**Exercise requirements**
Leave the pictures out while you restate every entry below word for word.

**Available records**

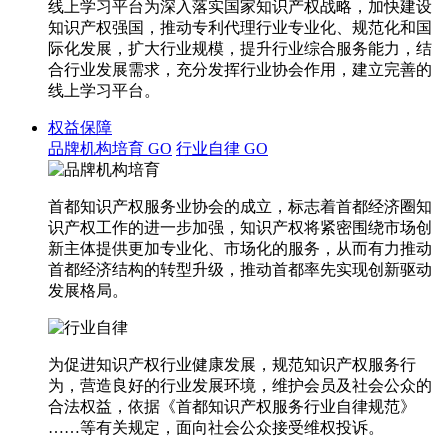
线上学习平台为深入落实国家知识产权战略，加快建设
知识产权强国，推动专利代理行业专业化、规范化和国
际化发展，扩大行业规模，提升行业综合服务能力，结
合行业发展需求，充分发挥行业协会作用，建立完善的
线上学习平台。
权益保障
品牌机构培育
GO
行业自律
GO
首都知识产权服务业协会的成立，标志着首都经济圈知
识产权工作的进一步加强，知识产权将紧密围绕市场创
新主体提供更加专业化、市场化的服务，从而有力推动
首都经济结构的转型升级，推动首都率先实现创新驱动
发展格局。
为促进知识产权行业健康发展，规范知识产权服务行
为，营造良好的行业发展环境，维护会员及社会公众的
合法权益，依据《首都知识产权服务行业自律规范》
……等有关规定，面向社会公众接受维权投诉。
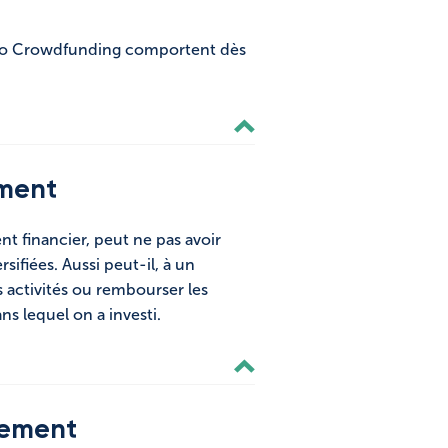
lero Crowdfunding comportent dès
ement
nt financier, peut ne pas avoir
ifiées. Aussi peut-il, à un
ctivités ou rembourser les
ns lequel on a investi.
ssement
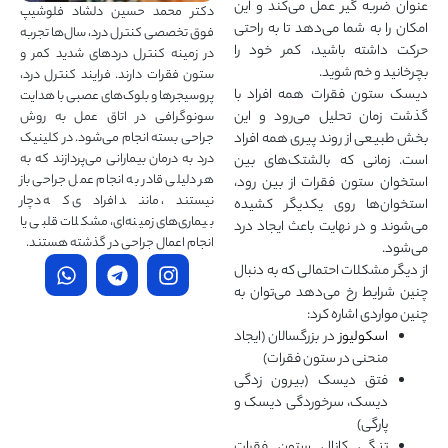
عنوان ضربه گیر عمل می‌کند و این
دکتر محمد حسین دلشاد فلوشیپ
امکان را به شما می‌دهد تا به راحتی
فوق تخصصی کنترل درد، سال‌ها تجربه
حرکت داشته باشید، کمر خود را
در زمینه کنترل دردهای شدید کمر و
بچرخانید و خم شوید.
ستون فقرات دارند. فرایند کنترل درد،
دیسک ستون فقرات همه افراد با
پروسیجرها و بلوک‌های عصبی با هدایت
گذشت زمان تحلیل می‌رود و این
سونوگرافی در اتاق عمل به روش
بخش طبیعی از روند پیری همه افراد
جراحی بسته انجام می‌شود. در کلینیک
درد به درمان‌ بیمارانی می‌پردازند که به
است. زمانی که بالشتک‌های بین
هر دلیلی قادر به انجام عمل جراحی باز
استخوان ستون فقرات از بین رود،
نیستند، مانند افرادی که دچار
استخوان‌ها روی یکدیگر کشیده
بیماری‌های زمینه‌ای، مشکلات قلبی یا
می‌شوند و در نهایت باعث ایجاد درد
انجام اعمال جراحی در گذشته هستند.
می‌شود.
از دیگر مشکلات احتمالی که به دنبال
چنین شرایط رخ می‌دهد می‌توان به
چنین مواردی اشاره کرد:
اسکولیوز
در بزرگسالان (ایجاد
منحنی در ستون فقرات)
فتق دیسک (بیرون زدگی
دیسک، سرخوردگی دیسک و
پارگی)
تنگی کانال ستون فقرات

**Result for this exercise**
线上学习平台为深入落实国家知识产权战略，加快建设
知识产权强国，推动专利代理行业专业化、规范化和国
际化发展，扩大行业规模，提升行业综合服务能力，结
合行业发展需求，充分发挥行业协会作用，建立完善的
线上学习平台。
权益保障
品牌机构培育
GO
行业自律
GO
首都知识产权服务业协会的成立，标志着首都经济圈知
识产权工作的进一步加强，知识产权将紧密围绕市场创
新主体提供更加专业化、市场化的服务，从而有力推动
首都经济结构的转型升级，推动首都率先实现创新驱动
发展格局。
为促进知识产权行业健康发展，规范知识产权服务行
为，营造良好的行业发展环境，维护会员及社会公众的
合法权益，依据《首都知识产权服务行业自律规范》
……等有关规定，面向社会公众接受维权投诉。
lero Crowdfunding comportent dès
ement
nt financier, peut ne pas avoir
ifiées. Aussi peut-il, à un
ctivités ou rembourser les
ns lequel on a investi.
ssement
عنوان ضربه گیر عمل می‌کند و این
دکتر محمد حسین دلشاد فلوشیپ
امکان را به شما می‌دهد تا به راحتی
فوق تخصصی کنترل درد، سال‌ها تجربه
حرکت داشته باشید، کمر خود را
در زمینه کنترل دردهای شدید کمر و
بچرخانید و خم شوید.
ستون فقرات دارند. فرایند کنترل درد،
دیسک ستون فقرات همه افراد با
پروسیجرها و بلوک‌های عصبی با هدایت
گذشت زمان تحلیل می‌رود و این
سونوگرافی در اتاق عمل به روش
بخش طبیعی از روند پیری همه افراد
جراحی بسته انجام می‌شود. در کلینیک
درد به درمان‌ بیمارانی می‌پردازند که به
است. زمانی که بالشتک‌های بین
هر دلیلی قادر به انجام عمل جراحی باز
استخوان ستون فقرات از بین رود،
نیستند، مانند افرادی که دچار
استخوان‌ها روی یکدیگر کشیده
بیماری‌های زمینه‌ای، مشکلات قلبی یا
می‌شوند و در نهایت باعث ایجاد درد
انجام اعمال جراحی در گذشته هستند.
می‌شود.
از دیگر مشکلات احتمالی که به دنبال
چنین شرایط رخ می‌دهد می‌توان به
چنین مواردی اشاره کرد:
اسکولیوز
در بزرگسالان (ایجاد
منحنی در ستون فقرات)
فتق دیسک (بیرون زدگی
دیسک، سرخوردگی دیسک و
پارگی)
تنگی کانال ستون فقرات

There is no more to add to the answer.